At WHO’s annual meeting Monday, Chinese President Xi Jinping said the country had acted with “openness, transparency and responsibility” and China supported the idea of a “comprehensive review” of the global response.
CanSinoBIo’s Recombinant Novel Coronavirus Vaccine (Adenovirus Type 5 Vector) candidate (Ad5-nCoV) is in a Phase II clinical trial in China. The company recently announced a collaboration deal with the National Research Council of Canada to launch clinical testing of the vaccine in Canada in parallel to clinical development of Ad5-nCoV.
“Our team has been dedicated to developing safe and effective vaccines to fight against the COVID-19 pandemic,” said Xuefeng Yu, co-founder, chairman and chief executive officer of CanSinoBIO. “Since RNA vaccines are a disruptive technology as they do not require cell culture, utilize synthetic delivery and have a smaller manufacturing footprint, our partnership with PNI to advance a mRNA-LNP vaccine candidate will not only help accelerate the process, but will also potentially revolutionize the vaccine industry.”
PNI is a leader in nanomedicines.
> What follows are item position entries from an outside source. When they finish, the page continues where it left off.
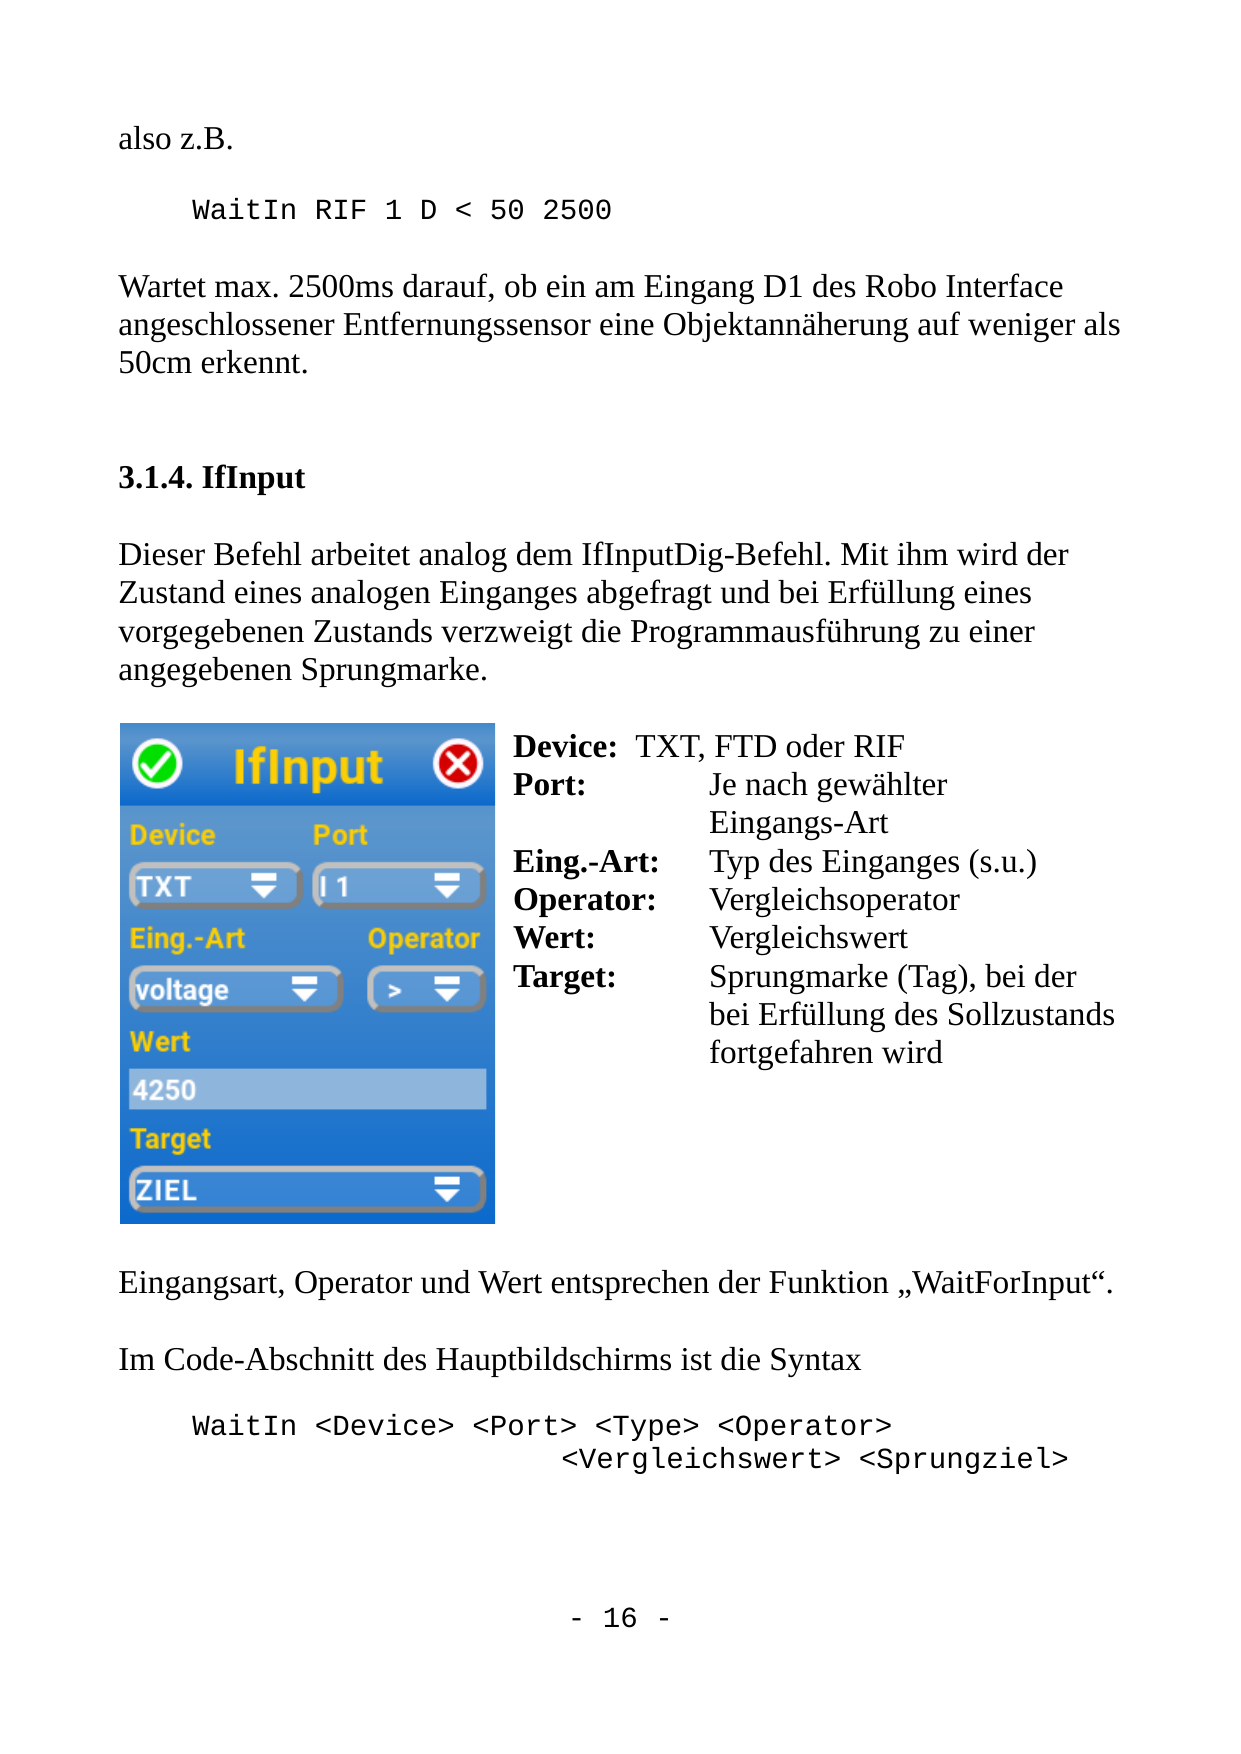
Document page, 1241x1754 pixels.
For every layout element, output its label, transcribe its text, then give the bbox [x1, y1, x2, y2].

text Eing.-Art: Typ des Einganges (s.u.) [496, 841, 1122, 879]
text also z.B. [118, 118, 1122, 156]
text Operator: Vergleichsoperator [496, 879, 1122, 918]
text Port: Je nach gewählter Eingangs-Art [496, 764, 1122, 841]
text Device: TXT, FTD oder RIF [496, 726, 1122, 764]
text fortgefahren wird [496, 1033, 1122, 1071]
text Im Code-Abschnitt des Hauptbildschirms ist die Syntax [118, 1339, 1122, 1378]
text Wert: Vergleichswert [496, 918, 1122, 956]
text WaitIn RIF 1 D < 50 2500 [118, 195, 1122, 228]
text Target: Sprungmarke (Tag), bei der bei Erfüllung des Sollzustands [496, 956, 1122, 1033]
text Dieser Befehl arbeitet analog dem IfInputDig-Befehl. Mit ihm wird der Zustand eines analogen Einganges abgefragt und bei Erfüllung eines vorgegebenen Zustands verzweigt die Programmausführung zu einer angegebenen Sprungmarke. [118, 534, 1122, 688]
text 3.1.4. IfInput [118, 458, 1122, 496]
picture [120, 723, 496, 1224]
text Wartet max. 2500ms darauf, ob ein am Eingang D1 des Robo Interface angeschlossener Entfernungssensor eine Objektannäherung auf weniger als 50cm erkennt. [118, 266, 1122, 381]
text Eingangsart, Operator und Wert entsprechen der Funktion „WaitForInput“. [118, 1263, 1122, 1301]
text WaitIn <Device> <Port> <Type> <Operator> <Vergleichswert> <Sprungziel> [118, 1411, 1122, 1477]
It NanoAssemblr systems are in more than 400 drug development and manufacturing efforts in oncology, infectious diseases and rare diseases. The company also developed a library of lipid formulations for nucleic acid deliver.
“PNI has developed lipid formulations that are specifically designed for vaccine applications and we look forward to working with CanSinoBIO to bring the vaccine to patients,” said Andrew Geall, chief scientific officer at PNI.
Gene therapies and some vaccines rely on delivery of genetic material into the body leveraging a virus, typically a harmless version of an adeno-associated virus (AAV). A lipid delivery system bypasses the viral vector and utilizes liposomes, which are essentially a tiny fat droplet, although a more detailed description is a spherical sac of phospholipid molecules that enclose a water droplet.
According to PNI, there were at least 15 liposomal drug formulations as of 2017 on the market for a variety of indications, including cancer, fungal infections, macular degeneration, pain management and vaccines.
mRNA vaccines are a new technology, one being leveraged by other leaders in the COVID-19 vaccine race, including Moderna and the U.S. National Institute of Allergy and Infectious Diseases (NIAID), and Pfizer and Germany’s BioNTech. A messenger RNA vaccine takes a piece of mRNA that codes for a protein on the surface of the virus, in the case of SARS-CoV-2, the virus that causes COVID-19, typically the spike (S) protein. They then insert it into a virus or a liposome, which is then injected into the body. The mRNA integrates into cells, using their own DNA machinery to manufacture the protein, which the immune system reacts to, learning to identify and attack the virus if the person is infected.